Rich Harvest Farms owner Jerry Rich has confirmed to the Chronicle today’s announcement of a biennial international LPGA event that likely will incorporate Asian players and be held at the Sugar Grove golf course in even-numbered years beginning in 2016.
The event, which officially will open at a site to be determined in 2014, will complement the Solheim Cup, which pits teams of American and European players and was held at Rich Harvest Farms in the summer of 2009.
Rich since has spoken of a venture that would highlight the truly global scope of the women’s game. In 2012, seven of the LPGA’s top 10 money winners were from Asian countries.
Rich withheld further details until this afternoon’s announcement at the PGA Merchandise Show in Orlando, Fla., scheduled for 2:30 p.m. Central time. The announcement will be carried live online at www.ustream.tv/lpga, with a recap show set for broadcast at 6 p.m. on The Golf Channel.
Rich, who plans to travel to Orlando today, began laying groundwork for the project as the Solheim Cup – held biennially in odd-numbered years – came to a close nearly four years ago.
North’s Kaplan Columbia-bound: St. Charles North senior Ben Kaplan plans to study economics at Columbia University en route to a hopeful career in finance.
The prospect of swimming in numbers for the next four years doesn’t faze Kaplan, who’s also eager to build on the statistics from his senior football season.
A wide receiver, Kaplan caught 13 passes for 196 yards and two touchdowns last fall, which were enough for the Ivy League Lions to show interest. Now that he’s officially part of the program – his college application was accepted last month – Kaplan is ready to boost his football portfolio, too.
“My coaches at North have done a great job of working with me and developing me as a receiver, but I feel like there’s a lot of room to grow, which is exciting,” Kaplan said. “Right now, I’m just really working on putting on some mass and getting stronger and faster at the same time so that I’m ready to go once I get to Columbia.”
The 6-foot-4 Kaplan played at 180 pounds last season. His goal is to reach 190 by the time he leaves for campus in the summer.

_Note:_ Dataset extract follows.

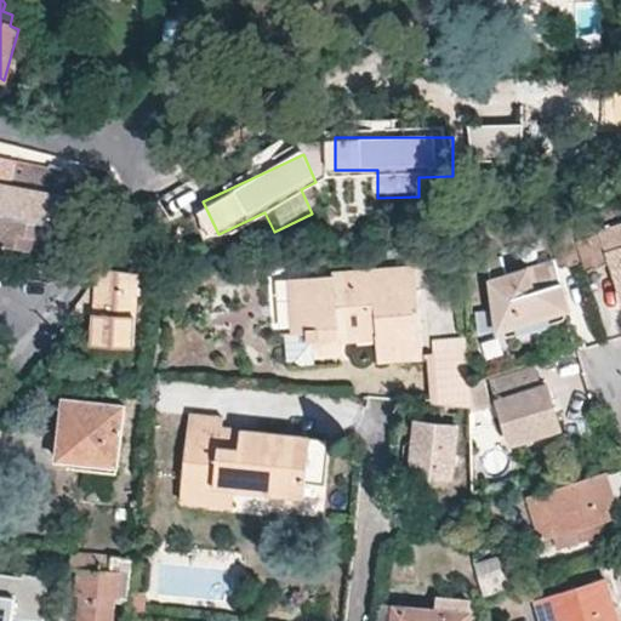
[(62,174),(12,164),(7,184),(1,216),(0,222),(0,243),(17,246),(21,232),(33,234),(50,238),(52,224),(58,194),(62,174)]
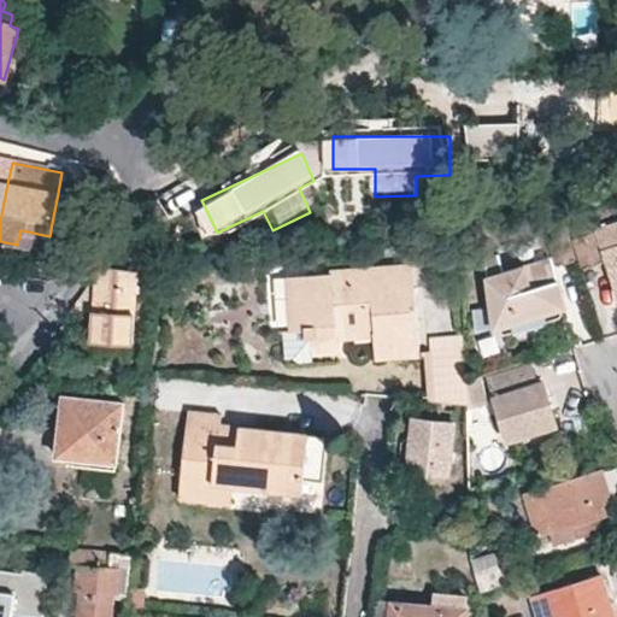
[(81,198),(58,193),(52,223),(60,224),(81,198)]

At the moment, he has enough other matters to keep his mind occupied. Kaplan carries a 5.2 grade-point average on a 5-point scale, he said, and maintains a challenging courseload. He also plays trumpet in North's concert and jazz bands.

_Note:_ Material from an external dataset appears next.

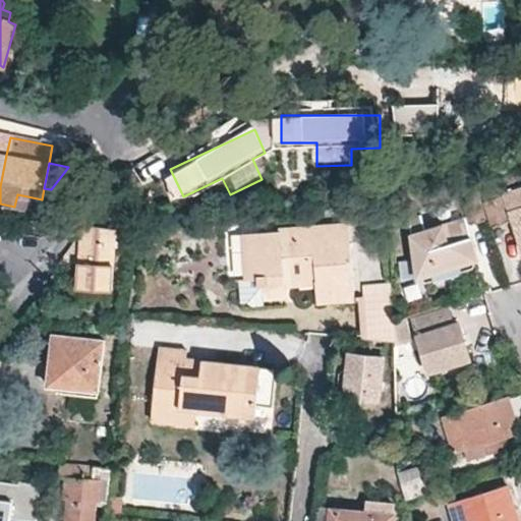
[(14,207),(24,209),(27,196),(17,194),(14,207)]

Kaplan also considered Penn, as well as a handful of NCAA Division III schools. His father, Larry, was a swimmer at Stanford after growing up in New York City, where Columbia is located. Kaplan said childhood visits to New York initially intrigued him and eventually influenced his college choice.
Lately, he and his father have taken to joking about the 1934 Rose Bowl, in which Columbia defeated Stanford, 7-0.
“I do mess with him,” Kaplan said. “We have some fun with that.”